There is a UGC Scheme for this purpose which provides funds for honorarium etc., which may be fully utilized by the Universities /colleges."
Stand of the respondents is that even though the P.G. Medical Education Regulations, 2000 provides for minimum 40% as qualifying marks for
Scheduled Castes /Scheduled Tribes and Other
Backward Class candidates but scheme of examination is to be framed by the University as per the instructions of the State Government. According to them, system of negative marking is part of
Ordinance 278-E of the University Ordinances.
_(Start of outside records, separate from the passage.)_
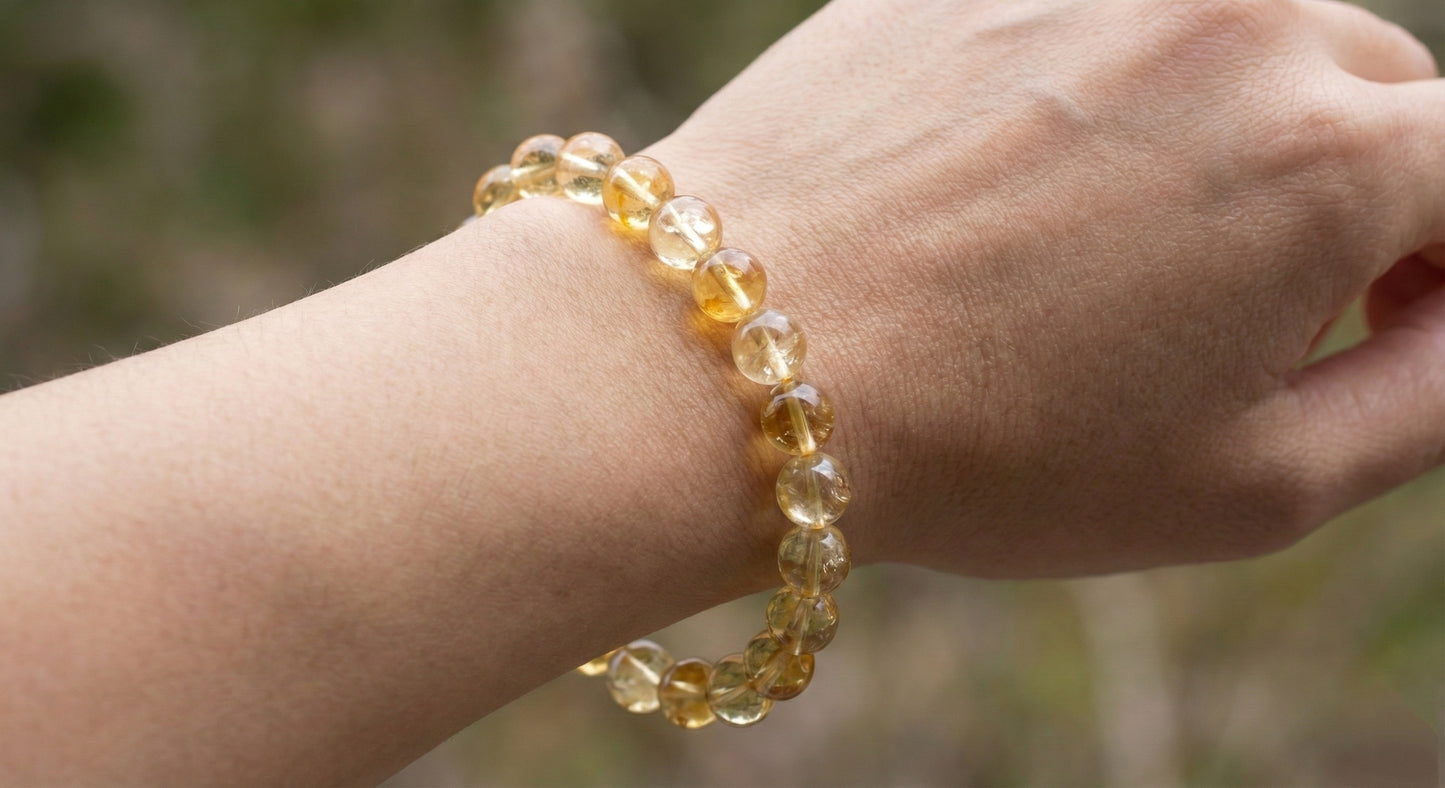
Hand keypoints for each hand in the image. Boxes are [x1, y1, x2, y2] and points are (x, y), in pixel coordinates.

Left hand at [647, 0, 1444, 575]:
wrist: (734, 363)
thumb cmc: (988, 449)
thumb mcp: (1253, 485)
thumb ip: (1431, 394)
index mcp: (1335, 156)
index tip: (1385, 316)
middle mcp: (1236, 23)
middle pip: (1366, 85)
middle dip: (1343, 188)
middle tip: (1238, 300)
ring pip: (1232, 34)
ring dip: (1219, 125)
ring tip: (1105, 243)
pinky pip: (1095, 15)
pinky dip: (1097, 86)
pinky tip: (1010, 183)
What should be the reservation policy of the
State Government and what should be its extent, has to be decided by the State Government. Reliance placed by the learned counsel for the petitioners on
Article 16(4-B) of the Constitution (introduced vide 81th Constitutional Amendment of 2000) is wholly misconceived. That article, besides being an enabling provision, would only apply to the matters relating to public employment and not to the process of admission to educational institutions. What should be the system of examination and further, whether or not there should be system of negative marking are all issues which are the domain of the
State Government and the concerned University to be delebrated and decided upon with the aid of experts in the field of academics.
This Court in exercise of its power of judicial review under article 226 of the
Constitution therefore cannot by issue of writ of mandamus, call upon the respondents to frame their scheme of examination in a particular manner or abandon part of the examination scheme which has been in vogue for sometime. At the same time, however, petitioners are set at liberty to make a detailed representation to the State Government by giving the datas of the past examinations on the basis of which they want the State Government to take a view on the recommendations of the Government of India contained in the letter dated 12/9/2001. If any such representation is made, the State
Government shall consider the same in consultation with the Medical Council of India and the Rajasthan
University of Health Sciences and take a final view in the matter as expeditiously as possible but in no case later than the notification of the Pre-P.G.
Both these writ petitions are accordingly dismissed though with the aforementioned observations.